#### Your goal:
Copy out the lines from the one holding "To use the package, generate" through the one holding "just created tag.", both included, without changing them. Give only those lines.

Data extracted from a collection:

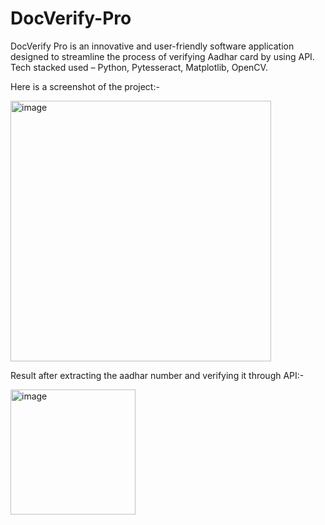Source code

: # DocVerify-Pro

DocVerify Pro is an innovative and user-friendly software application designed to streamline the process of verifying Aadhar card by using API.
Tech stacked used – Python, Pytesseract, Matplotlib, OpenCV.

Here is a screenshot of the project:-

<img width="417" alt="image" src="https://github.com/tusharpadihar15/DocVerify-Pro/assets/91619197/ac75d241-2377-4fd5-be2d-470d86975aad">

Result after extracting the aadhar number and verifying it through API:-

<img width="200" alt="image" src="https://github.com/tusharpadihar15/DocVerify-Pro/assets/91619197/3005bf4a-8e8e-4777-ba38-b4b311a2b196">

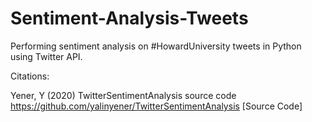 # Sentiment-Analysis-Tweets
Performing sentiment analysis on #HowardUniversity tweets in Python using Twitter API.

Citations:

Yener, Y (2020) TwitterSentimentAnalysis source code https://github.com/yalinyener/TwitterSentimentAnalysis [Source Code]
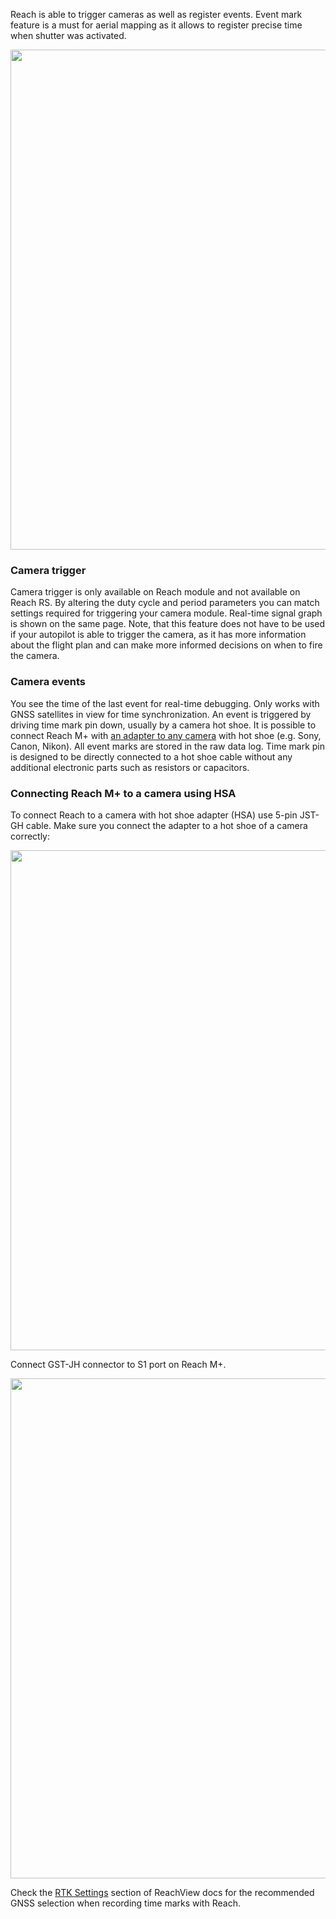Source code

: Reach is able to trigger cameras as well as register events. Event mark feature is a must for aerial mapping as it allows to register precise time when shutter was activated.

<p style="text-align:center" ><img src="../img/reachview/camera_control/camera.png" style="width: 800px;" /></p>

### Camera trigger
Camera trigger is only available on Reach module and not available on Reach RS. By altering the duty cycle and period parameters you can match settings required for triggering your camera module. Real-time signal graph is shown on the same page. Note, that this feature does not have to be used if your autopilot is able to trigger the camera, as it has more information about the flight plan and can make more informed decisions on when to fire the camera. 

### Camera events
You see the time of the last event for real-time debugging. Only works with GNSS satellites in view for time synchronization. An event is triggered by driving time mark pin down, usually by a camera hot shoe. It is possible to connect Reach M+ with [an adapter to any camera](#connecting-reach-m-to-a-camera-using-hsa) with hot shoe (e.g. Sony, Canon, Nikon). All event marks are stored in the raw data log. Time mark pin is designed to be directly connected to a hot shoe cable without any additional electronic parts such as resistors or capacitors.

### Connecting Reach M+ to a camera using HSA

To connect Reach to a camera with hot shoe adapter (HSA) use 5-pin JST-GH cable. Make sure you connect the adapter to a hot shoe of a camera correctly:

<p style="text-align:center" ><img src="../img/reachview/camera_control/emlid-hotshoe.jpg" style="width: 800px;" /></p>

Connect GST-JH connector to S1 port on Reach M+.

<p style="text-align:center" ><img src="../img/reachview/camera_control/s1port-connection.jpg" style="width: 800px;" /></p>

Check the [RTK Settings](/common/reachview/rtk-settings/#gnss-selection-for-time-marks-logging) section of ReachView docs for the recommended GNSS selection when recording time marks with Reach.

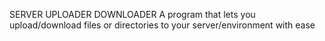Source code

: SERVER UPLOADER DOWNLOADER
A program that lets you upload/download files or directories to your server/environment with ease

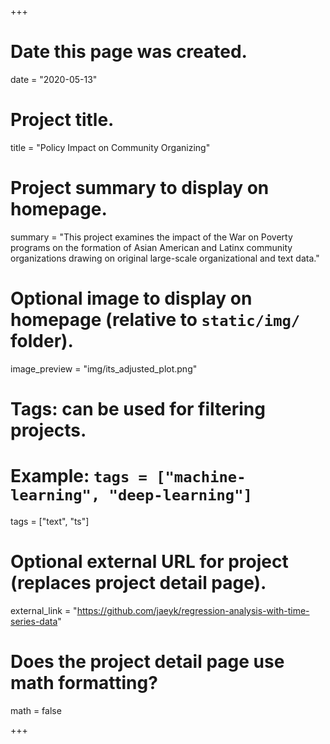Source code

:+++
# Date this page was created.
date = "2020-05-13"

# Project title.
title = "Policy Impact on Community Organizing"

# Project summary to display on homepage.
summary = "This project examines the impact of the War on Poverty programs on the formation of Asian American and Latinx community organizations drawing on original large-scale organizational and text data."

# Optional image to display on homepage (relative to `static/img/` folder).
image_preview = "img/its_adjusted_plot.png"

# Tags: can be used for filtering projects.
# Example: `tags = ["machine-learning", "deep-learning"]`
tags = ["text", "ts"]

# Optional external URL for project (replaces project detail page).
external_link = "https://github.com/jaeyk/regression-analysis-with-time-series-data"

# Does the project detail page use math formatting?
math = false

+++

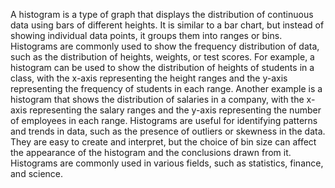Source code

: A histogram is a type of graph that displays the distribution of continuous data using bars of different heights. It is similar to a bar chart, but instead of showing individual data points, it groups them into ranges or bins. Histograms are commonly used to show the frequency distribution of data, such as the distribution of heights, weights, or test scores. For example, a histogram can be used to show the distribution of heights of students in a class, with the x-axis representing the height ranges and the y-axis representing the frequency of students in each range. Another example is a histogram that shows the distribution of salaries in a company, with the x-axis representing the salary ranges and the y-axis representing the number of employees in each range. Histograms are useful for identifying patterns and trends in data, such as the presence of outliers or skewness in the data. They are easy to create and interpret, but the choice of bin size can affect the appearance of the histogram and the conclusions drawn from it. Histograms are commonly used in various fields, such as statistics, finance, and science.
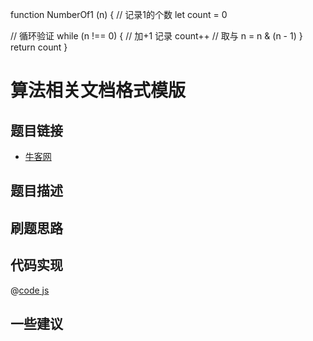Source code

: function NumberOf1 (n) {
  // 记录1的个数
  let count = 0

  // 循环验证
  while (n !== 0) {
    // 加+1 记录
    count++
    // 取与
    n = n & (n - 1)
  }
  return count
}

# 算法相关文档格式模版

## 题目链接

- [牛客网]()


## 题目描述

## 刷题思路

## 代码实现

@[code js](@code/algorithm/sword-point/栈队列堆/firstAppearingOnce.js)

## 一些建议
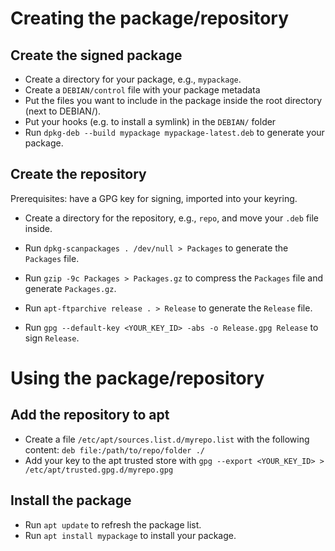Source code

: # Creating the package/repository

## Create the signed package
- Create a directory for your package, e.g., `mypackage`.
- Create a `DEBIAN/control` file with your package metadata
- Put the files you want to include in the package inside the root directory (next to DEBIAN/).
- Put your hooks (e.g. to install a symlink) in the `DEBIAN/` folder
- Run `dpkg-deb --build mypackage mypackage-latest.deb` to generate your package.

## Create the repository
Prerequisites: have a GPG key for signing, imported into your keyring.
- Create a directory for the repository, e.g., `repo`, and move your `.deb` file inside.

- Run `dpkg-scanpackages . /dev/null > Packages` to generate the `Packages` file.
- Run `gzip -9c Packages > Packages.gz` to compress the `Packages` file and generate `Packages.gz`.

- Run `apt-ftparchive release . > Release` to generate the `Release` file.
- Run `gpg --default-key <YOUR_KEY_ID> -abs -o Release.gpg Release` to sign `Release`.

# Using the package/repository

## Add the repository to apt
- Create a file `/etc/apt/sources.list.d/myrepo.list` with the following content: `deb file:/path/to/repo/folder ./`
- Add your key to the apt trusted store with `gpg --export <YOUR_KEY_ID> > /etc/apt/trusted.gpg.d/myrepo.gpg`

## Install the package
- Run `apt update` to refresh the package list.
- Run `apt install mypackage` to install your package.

* * *

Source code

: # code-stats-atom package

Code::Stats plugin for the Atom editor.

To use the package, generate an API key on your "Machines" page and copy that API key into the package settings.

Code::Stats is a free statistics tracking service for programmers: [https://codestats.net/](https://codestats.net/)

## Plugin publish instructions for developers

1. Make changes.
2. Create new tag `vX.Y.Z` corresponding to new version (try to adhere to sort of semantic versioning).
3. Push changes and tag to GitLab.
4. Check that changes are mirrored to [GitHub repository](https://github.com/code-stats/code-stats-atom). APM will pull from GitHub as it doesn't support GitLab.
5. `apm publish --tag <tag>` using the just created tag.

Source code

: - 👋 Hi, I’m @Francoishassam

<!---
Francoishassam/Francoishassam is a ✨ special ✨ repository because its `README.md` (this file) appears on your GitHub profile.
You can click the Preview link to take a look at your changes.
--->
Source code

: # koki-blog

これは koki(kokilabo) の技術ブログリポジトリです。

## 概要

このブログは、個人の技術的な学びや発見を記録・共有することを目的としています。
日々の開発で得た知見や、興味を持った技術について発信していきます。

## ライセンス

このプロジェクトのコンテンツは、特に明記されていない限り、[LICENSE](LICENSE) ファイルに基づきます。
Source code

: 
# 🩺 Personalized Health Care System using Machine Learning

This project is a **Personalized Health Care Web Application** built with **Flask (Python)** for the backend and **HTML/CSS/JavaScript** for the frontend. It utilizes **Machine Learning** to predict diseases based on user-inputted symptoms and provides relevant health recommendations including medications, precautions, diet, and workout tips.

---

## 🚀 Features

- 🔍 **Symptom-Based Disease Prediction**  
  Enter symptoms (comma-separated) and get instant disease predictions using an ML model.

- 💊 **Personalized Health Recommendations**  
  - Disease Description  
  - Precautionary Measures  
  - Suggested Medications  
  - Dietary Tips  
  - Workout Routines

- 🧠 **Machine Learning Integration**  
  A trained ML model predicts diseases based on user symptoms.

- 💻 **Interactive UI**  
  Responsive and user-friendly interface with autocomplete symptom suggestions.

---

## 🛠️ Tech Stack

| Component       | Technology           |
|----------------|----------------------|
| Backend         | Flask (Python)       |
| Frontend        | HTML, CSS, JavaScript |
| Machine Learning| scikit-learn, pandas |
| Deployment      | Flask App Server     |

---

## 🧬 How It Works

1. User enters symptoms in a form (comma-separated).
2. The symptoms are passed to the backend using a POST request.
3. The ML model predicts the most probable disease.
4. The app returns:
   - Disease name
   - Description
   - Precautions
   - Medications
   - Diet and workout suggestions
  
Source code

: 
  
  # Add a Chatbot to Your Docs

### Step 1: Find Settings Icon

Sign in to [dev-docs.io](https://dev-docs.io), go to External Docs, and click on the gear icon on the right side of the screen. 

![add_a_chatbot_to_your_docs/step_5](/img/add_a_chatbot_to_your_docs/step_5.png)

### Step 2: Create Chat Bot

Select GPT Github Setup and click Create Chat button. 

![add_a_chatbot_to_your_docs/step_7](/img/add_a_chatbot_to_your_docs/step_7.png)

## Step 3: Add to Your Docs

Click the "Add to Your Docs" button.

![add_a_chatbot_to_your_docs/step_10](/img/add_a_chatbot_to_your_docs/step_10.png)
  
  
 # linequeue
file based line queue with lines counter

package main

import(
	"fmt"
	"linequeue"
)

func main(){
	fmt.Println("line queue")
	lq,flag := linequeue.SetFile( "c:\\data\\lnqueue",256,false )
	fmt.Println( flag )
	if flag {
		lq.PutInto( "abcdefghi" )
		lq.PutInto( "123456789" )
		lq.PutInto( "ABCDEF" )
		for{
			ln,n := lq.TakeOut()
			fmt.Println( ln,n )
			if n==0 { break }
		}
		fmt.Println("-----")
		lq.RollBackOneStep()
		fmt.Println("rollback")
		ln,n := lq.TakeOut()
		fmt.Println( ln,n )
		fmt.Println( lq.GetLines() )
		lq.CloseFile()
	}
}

#### Solution below:
To use the package, generate an API key on your "Machines" page and copy that API key into the package settings.

Code::Stats is a free statistics tracking service for programmers: [https://codestats.net/](https://codestats.net/)

## Plugin publish instructions for developers

1. Make changes.
2. Create new tag `vX.Y.Z` corresponding to new version (try to adhere to sort of semantic versioning).
3. Push changes and tag to GitLab.
4. Check that changes are mirrored to [GitHub repository](https://github.com/code-stats/code-stats-atom). APM will pull from GitHub as it doesn't support GitLab.
5. `apm publish --tag <tag>` using the just created tag.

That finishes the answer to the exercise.